Life is hard
Just over the past week, I've had to deal with areas of tremendous uncertainty. An elderly woman is dying and none of the seven doctors on the case are quite sure why. We do know that the end is near and that the family needs to come to grips with end-of-life issues. Some of the family believe that if they just had smarter, better doctors, she just might stand a chance of recovery. Could they turn around and sue us?
Another patient had a post-polypectomy bleed. When we remove a growth with a colonoscope, we cauterize where the polyp was in order to prevent bleeding. The literature quotes about a 1/300 chance of a delayed bleed from the site; for reasons which may simply be blind, dumb luck, my own rate has been closer to 1/2000. That 1 out of 2000 came into the hospital last week, requiring blood transfusions before the bleeding finally stopped. Could she turn around and sue me?

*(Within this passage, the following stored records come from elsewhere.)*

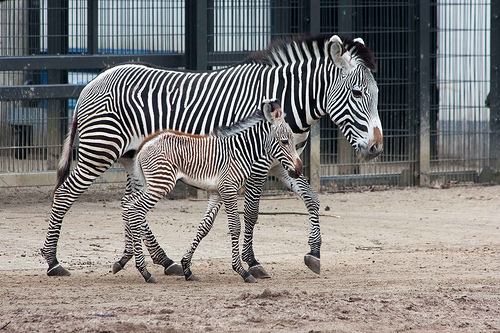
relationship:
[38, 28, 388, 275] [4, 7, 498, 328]
adult zebra walking in pen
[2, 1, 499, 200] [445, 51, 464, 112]
fence has wires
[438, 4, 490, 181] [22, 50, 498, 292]
fencing on an enclosure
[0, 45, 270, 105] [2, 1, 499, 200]
bars on a fence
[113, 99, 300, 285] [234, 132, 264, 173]
baby has stripes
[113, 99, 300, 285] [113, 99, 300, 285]
baby has baby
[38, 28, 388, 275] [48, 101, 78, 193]
adult zebra has tail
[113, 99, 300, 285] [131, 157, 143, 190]
baby has tail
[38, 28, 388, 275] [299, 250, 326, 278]
adult zebra has hoof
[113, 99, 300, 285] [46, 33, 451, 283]
baby walking with zebra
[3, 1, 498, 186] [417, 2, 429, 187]
cage has thin posts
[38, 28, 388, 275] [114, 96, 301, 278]
adult zebra and its baby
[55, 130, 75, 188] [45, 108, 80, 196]
fur at end of tail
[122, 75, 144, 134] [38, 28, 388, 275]
stripes on adult zebra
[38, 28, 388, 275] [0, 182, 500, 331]
adult zebra walking on dirt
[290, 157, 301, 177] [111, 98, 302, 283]
nose on zebra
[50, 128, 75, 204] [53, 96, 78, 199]
hair on zebra tail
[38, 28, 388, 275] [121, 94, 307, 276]
adult zebra with a baby zebra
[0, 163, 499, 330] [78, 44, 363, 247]
floor beneath zebra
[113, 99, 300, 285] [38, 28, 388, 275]
baby walking near adult zebra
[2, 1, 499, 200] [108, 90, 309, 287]
fence enclosing zebra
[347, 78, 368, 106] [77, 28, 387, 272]
eye of adult zebra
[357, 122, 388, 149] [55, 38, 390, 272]
nose of zebra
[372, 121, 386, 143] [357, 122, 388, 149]
marking on nose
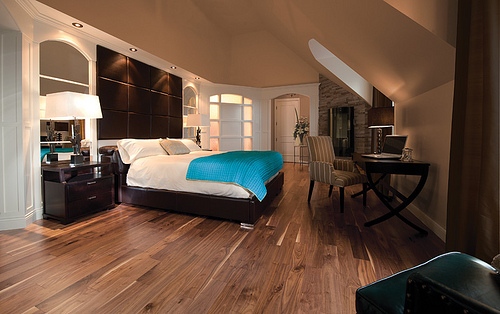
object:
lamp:
[43, 90, 105, 163]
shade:
[42, 88, 103, 121]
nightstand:
[41, 157, 120, 225]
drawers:
[66, 192, 118, 220]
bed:
[98, 132, 289, 222]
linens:
[114, 131, 285, 198]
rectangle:
[93, 43, 133, 86]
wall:
[6, 1, 226, 225]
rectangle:
[98, 110, 131, 138]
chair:
[293, 134, 365, 208]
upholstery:
[303, 133, 370, 214]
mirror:
[38, 94, 93, 164]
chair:
[352, 249, 500, 311]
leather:
[353, 250, 498, 313]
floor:
[0, 150, 447, 312]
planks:
[0, 15, 35, 229]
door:
[271, 91, 311, 160]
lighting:
[37, 29, 102, 84]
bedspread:
[184, 147, 286, 203]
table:
[352, 146, 433, 236]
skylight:
[307, 33, 398, 106]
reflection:
[39, 93, 74, 156]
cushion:
[317, 160, 365, 186]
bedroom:
[0, 0, 498, 313]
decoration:
[95, 42, 187, 140]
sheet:
[125, 145, 286, 203]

I don't do high-risk cases these days, but a young gentleman requires some tricky work, and no one else will do it, and the parents are very nice, and doc won't you please make an exception just this once? I did the procedure today, and now I await notification from the nurses that the patient is having some gruesome side effect for which I'll get sued, even though the procedure went without a hitch and I have no reason to believe that they'll need to call.
Thank goodness for Krispy Kreme donuts! Two or three of those and life once again is good.